Some key applications where fuel cell technology can make a significant impact include:

• Potential for electric mobility:
  • Fuel cell electric vehicles (FCEVs) powered by hydrogen offer a promising zero-emission transportation solution. They have higher efficiency and faster refueling compared to battery electric vehicles.
  • FCEVs combine hydrogen and oxygen in a fuel cell stack to power the electric motor. Many automakers like Toyota, Hyundai and Honda already have FCEV models.
  • With more hydrogen fueling stations, FCEVs can replace fossil-fuel-powered transport.
• Stationary power backup:
  • Fuel cells can provide clean and reliable backup power to offices, hospitals, telecom towers, etc.
  • Large multi-MW fuel cellsusing natural gas or biogas can also meet baseload power needs.
  • Fuel cell-based backup systems offer benefits over diesel generators like reduced emissions, noiseless operation and higher reliability.
• Portable power:
  • Small fuel cell systems can power a wide range of portable electronic devices like smartphones, laptops, cameras, etc.
  • Microfuel cells on the watt-to-kilowatt scale based on methanol, hydrogen, and sodium borohydride fuels are well-suited for remote or mobile applications. 
  • With technological advances, portable fuel cells can displace batteries as primary energy sources for many handheld gadgets.
• Off-grid power source:
  • Fuel cell systems are well-suited for off-grid power needs in remote areas without access to the central grid.
  • Small hydrogen-based PEMFCs can provide off-grid power ranging from watts to kilowatts scale.
  • They can overcome the intermittency issues of solar PV systems. Renewable fuels like biogas can also be used with fuel cells for off-grid power.
• Fuel cells can be integrated into combined heat and power (CHP) systems that produce both electricity and usable heat, improving overall efficiency.
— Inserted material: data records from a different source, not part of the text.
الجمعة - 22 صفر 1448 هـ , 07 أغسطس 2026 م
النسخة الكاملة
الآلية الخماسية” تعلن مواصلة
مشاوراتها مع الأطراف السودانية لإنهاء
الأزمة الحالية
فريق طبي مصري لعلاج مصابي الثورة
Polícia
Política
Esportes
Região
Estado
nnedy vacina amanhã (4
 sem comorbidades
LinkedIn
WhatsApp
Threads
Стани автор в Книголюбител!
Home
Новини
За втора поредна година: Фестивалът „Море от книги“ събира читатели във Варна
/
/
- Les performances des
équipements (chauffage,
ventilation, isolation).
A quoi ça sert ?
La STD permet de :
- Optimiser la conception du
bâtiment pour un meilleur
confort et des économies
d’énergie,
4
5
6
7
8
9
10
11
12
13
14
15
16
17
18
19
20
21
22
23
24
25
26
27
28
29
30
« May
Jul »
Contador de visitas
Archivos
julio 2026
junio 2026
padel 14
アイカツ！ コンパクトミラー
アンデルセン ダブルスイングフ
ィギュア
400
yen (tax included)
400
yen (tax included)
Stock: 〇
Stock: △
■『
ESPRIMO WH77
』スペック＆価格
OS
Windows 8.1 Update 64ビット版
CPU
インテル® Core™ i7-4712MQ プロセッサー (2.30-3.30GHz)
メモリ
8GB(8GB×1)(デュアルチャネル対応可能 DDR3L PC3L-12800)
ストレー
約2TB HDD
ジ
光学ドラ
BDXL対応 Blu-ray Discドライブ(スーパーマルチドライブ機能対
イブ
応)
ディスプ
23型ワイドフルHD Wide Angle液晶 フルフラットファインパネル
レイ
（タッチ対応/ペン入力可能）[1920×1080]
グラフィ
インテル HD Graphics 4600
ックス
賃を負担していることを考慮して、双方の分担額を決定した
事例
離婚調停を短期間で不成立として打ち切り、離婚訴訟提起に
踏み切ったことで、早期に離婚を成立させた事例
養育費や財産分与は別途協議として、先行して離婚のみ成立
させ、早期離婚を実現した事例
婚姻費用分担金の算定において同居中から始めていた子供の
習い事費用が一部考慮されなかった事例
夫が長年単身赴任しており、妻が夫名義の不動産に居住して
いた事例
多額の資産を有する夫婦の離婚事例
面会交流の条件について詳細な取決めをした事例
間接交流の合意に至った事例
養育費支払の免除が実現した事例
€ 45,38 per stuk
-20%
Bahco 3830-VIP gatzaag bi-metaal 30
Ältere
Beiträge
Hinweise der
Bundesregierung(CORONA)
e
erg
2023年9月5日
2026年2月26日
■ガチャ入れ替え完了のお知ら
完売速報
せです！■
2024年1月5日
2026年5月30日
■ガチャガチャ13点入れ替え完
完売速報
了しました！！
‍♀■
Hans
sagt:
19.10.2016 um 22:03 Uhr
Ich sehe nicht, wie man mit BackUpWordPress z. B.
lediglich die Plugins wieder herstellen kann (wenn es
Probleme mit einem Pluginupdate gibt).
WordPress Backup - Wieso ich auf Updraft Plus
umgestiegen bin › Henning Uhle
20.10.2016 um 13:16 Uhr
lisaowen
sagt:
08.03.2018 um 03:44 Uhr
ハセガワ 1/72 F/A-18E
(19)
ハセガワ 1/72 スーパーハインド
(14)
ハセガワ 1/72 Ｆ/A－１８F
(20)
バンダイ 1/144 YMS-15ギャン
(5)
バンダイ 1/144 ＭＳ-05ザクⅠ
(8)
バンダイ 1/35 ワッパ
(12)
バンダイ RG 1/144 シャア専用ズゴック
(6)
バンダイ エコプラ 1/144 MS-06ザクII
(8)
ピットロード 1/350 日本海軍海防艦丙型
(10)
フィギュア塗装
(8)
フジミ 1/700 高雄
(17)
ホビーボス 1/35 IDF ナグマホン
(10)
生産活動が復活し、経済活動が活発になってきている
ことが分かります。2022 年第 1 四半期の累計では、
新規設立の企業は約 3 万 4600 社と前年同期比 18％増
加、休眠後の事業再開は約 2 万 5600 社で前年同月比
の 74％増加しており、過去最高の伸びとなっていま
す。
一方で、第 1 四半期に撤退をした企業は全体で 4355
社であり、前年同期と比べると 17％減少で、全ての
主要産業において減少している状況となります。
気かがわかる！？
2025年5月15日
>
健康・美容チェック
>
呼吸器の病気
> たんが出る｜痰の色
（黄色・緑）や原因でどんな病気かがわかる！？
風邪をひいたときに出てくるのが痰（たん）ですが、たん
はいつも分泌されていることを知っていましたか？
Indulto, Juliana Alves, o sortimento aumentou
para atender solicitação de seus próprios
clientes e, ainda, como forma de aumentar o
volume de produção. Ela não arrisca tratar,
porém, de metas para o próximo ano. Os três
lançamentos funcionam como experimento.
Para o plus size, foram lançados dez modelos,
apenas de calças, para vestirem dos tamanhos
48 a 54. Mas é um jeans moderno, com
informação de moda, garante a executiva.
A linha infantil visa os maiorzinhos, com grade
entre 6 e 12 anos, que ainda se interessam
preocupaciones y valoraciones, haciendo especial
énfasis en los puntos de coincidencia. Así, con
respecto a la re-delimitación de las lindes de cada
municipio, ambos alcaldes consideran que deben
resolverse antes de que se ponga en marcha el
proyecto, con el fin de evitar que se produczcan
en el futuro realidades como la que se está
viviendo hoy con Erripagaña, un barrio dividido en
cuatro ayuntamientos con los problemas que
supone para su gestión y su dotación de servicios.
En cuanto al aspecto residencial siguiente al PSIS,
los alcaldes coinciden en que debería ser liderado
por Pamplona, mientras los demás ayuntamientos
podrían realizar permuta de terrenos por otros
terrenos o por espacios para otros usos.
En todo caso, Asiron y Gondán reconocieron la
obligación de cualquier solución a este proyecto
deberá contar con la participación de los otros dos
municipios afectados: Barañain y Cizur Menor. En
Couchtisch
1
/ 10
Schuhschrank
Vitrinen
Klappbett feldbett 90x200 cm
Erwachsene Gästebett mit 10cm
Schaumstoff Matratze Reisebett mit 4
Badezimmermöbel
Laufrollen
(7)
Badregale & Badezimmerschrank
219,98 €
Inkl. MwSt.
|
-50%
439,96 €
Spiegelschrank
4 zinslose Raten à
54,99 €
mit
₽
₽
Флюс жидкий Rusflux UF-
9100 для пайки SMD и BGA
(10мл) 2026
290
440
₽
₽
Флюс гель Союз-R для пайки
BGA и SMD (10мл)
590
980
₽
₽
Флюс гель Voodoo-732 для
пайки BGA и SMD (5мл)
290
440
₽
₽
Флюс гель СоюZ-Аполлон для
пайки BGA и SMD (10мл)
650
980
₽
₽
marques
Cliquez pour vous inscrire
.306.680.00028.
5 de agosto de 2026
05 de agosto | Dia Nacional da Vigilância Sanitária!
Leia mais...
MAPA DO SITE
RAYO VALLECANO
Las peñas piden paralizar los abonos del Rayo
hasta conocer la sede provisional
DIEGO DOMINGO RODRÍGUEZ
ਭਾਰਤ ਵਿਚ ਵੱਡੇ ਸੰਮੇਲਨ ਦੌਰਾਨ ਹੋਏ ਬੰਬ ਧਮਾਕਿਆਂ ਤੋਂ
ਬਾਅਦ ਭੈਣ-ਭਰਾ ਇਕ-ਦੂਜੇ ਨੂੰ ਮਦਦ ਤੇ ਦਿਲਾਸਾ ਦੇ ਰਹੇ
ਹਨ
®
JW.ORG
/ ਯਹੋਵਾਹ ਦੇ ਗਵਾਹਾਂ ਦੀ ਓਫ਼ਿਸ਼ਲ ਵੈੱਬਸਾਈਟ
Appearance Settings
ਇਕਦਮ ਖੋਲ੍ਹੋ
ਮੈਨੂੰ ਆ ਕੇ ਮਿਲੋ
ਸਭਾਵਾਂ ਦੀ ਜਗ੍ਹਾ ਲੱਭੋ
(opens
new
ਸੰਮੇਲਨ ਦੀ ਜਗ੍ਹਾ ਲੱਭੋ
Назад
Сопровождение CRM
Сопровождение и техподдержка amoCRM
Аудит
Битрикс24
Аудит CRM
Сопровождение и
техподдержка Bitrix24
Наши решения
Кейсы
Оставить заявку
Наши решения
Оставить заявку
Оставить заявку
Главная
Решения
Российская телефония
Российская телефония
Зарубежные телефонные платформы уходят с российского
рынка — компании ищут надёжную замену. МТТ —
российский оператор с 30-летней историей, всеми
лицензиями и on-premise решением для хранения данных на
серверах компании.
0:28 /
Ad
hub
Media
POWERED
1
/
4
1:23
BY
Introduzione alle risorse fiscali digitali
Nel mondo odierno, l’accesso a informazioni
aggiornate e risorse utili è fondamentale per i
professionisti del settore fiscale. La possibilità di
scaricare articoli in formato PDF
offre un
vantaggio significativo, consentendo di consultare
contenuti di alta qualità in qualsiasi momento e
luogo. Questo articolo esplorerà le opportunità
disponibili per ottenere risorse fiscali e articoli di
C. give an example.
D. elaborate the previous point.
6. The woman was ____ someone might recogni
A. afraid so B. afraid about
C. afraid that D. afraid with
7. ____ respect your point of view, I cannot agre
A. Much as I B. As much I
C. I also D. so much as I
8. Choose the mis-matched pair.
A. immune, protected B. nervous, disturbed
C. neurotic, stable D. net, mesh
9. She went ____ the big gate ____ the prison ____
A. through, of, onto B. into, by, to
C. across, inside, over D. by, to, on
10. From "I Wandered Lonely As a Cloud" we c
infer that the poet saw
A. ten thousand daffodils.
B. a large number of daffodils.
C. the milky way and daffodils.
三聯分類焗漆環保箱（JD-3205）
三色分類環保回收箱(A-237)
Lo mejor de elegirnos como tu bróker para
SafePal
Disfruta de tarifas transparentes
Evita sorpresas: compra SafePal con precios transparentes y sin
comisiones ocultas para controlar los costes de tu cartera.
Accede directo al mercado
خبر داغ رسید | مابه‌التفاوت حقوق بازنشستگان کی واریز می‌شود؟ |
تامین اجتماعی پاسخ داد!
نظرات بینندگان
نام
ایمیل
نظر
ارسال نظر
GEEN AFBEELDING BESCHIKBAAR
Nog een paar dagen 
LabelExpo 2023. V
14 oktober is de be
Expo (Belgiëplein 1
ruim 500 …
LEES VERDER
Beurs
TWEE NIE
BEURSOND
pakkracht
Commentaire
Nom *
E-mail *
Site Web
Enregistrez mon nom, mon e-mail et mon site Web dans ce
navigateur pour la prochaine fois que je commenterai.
The waste heat can be utilized for heating or cooling purposes.

Some Real-World Examples of Fuel Cells

• Ballard fuel cell modules power trucks, buses, and trams in Europe and the US.
• Small methanol fuel cells charge mobiles and laptops during natural disasters when grid power is disrupted.
• A 1.4 MW phosphoric acid fuel cell system powered by biogas provides electricity and thermal energy to the ONGC Energy Center in Uran, Maharashtra.
• Indian Railways is testing fuel cell-battery hybrid systems to power coaches and reduce diesel consumption.
• Kerala Startup Mission has deployed micro-PEMfuel cell systems that provide power for telecom towers and weather stations in remote areas.
• DRDO is developing portable methanol-based fuel cells to charge military batteries and equipment in the field.

Government Initiatives and Policies for Fuel Cell

The Government of India has recognized the importance of fuel cell technology and taken initiatives like:

• Launching the National Hydrogen Energy Mission in 2021 to enable cost-competitive green hydrogen production.
• Announcing a National Hydrogen Energy Road Map in 2022 to scale up hydrogen infrastructure.
• Allowing viability gap funding up to Rs. 500 crores for setting up hydrogen hubs and FCEV stations.
• Including FCEVs eligible for demand incentives under the FAME India scheme.
• Setting up R&D facilities like the National Hydrogen Energy Board and Centre of Excellence to develop cost-optimized fuel cells.
• Allowing viability gap funding for fuel cell bus procurement under the FAME scheme.
• Providing subsidies and tax exemptions for local manufacturing of fuel cell components.
• Permitting liberalized green hydrogen/ammonia imports until indigenous production scales up.
• With further policy support, public awareness, and R&D advances, fuel cell technology can potentially transform India's energy landscape.